Awkward, her ex-fiancee Rick has shown up to help bail Linden out (he’s probably still her official emergency contact number), but he “can’t be involved anymore,” he tells Holder Linden is “your responsibility now.”
Meanwhile, Councilman Darren Richmond is still running his campaign, even though he’s seven points behind in the imaginary polls that no one would be running every day in this little mayoral race, because who cares that “the next three days will determine this election”? Gwen thinks he should finish the way he started, just being himself, genuine. Then Richmond lets out a genuinely feeble squeak of “Yes I can; oh no I can’t” as he misses his first wheelchair basketball attempt. But he perseveres and makes his second shot, and OMG it goes viral. On SceneVid. With 1,232 views. So…not so viral then? Gwen says it’s not her work, but of course she paid off some guy to shoot, edit, and upload the footage onto SceneVid. Hope you didn’t pay him too much, Gwen.
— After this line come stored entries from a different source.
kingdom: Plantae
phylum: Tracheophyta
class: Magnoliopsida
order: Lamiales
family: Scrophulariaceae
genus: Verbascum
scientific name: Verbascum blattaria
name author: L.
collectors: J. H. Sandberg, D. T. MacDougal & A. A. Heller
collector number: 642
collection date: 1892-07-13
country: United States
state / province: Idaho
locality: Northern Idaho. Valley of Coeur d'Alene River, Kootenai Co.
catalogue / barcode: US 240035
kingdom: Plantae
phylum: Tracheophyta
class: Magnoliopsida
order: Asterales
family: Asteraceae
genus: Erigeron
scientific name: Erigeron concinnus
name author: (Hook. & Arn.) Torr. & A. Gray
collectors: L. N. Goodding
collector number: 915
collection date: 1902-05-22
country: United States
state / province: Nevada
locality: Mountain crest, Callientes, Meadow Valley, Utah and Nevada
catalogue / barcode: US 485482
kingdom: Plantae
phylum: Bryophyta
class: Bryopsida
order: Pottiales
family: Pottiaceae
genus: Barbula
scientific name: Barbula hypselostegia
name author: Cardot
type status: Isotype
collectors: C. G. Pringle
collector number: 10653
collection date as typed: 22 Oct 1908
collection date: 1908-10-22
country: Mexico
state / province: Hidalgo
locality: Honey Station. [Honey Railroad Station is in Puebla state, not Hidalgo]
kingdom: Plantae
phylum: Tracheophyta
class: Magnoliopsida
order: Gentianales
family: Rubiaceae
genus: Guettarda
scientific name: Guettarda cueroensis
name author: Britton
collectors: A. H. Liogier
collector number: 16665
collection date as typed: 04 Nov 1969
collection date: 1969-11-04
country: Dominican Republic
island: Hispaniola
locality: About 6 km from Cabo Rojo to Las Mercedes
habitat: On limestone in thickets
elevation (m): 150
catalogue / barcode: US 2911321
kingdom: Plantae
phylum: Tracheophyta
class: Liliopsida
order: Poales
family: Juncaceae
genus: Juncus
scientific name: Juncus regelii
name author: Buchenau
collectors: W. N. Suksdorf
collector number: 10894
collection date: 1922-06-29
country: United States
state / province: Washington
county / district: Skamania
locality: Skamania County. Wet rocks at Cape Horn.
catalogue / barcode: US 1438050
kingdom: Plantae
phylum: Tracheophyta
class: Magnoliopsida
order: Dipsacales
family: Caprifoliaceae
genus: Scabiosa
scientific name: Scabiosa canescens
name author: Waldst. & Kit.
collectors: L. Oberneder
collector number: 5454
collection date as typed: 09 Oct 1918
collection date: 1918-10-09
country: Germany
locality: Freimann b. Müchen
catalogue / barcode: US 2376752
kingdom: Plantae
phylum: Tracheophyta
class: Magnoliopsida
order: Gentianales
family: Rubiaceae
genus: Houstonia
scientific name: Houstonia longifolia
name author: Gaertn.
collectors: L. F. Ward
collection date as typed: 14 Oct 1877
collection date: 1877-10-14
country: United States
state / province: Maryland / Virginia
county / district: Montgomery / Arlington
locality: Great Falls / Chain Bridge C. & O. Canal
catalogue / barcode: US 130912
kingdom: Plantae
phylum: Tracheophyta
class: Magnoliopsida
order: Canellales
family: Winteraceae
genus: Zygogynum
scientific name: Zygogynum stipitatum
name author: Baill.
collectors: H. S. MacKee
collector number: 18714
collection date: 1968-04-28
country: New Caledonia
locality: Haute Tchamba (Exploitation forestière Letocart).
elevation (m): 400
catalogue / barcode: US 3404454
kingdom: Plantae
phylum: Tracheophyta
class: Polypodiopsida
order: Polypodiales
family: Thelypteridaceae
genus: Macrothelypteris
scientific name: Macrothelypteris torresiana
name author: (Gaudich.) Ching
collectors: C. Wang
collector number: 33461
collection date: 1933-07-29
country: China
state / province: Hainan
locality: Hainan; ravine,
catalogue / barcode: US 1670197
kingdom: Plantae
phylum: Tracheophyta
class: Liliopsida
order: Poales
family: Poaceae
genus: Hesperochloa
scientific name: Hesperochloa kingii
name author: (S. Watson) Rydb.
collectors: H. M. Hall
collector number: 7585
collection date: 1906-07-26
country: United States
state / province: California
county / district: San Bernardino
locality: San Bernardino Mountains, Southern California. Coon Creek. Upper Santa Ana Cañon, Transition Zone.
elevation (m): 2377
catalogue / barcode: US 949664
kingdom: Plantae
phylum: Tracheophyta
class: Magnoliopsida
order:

Jamie thinks that the Richmond campaign needs to be blanketing Downtown and Rainier Valley with posters and signs. But Jamie finds a City of Seattle pin, and that means the mayor was there last night and the only person working, closing up the office, was Gwen. So Jamie tattles to his daddy, Darren Richmond: “Any idea why she’d be meeting with the mayor?”
Darren shows Gwen the pin, and asks why they met, what she was using to blackmail Adams, and Gwen starts telling him about how he was her first kiss, and she was fourteen years old. AND OH MY GOD WE ARE NOT HAVING THIS CONVERSATION AGAIN. Let’s talk about SceneVid instead, Gwen!
In the final scene, Chief Jackson tells someone on a phone that “the room has been taken care of…they won’t find anything,” as the construction is underway on the 10th floor. But the City Hall ID is still there! Linden is out of the psych ward! ANYTHING CAN HAPPEN. Only three episodes left until Rosie Larsen’s killer is revealed. It could be anyone. But I’m still saying Rosie Larsen’s killer is probably Jamie.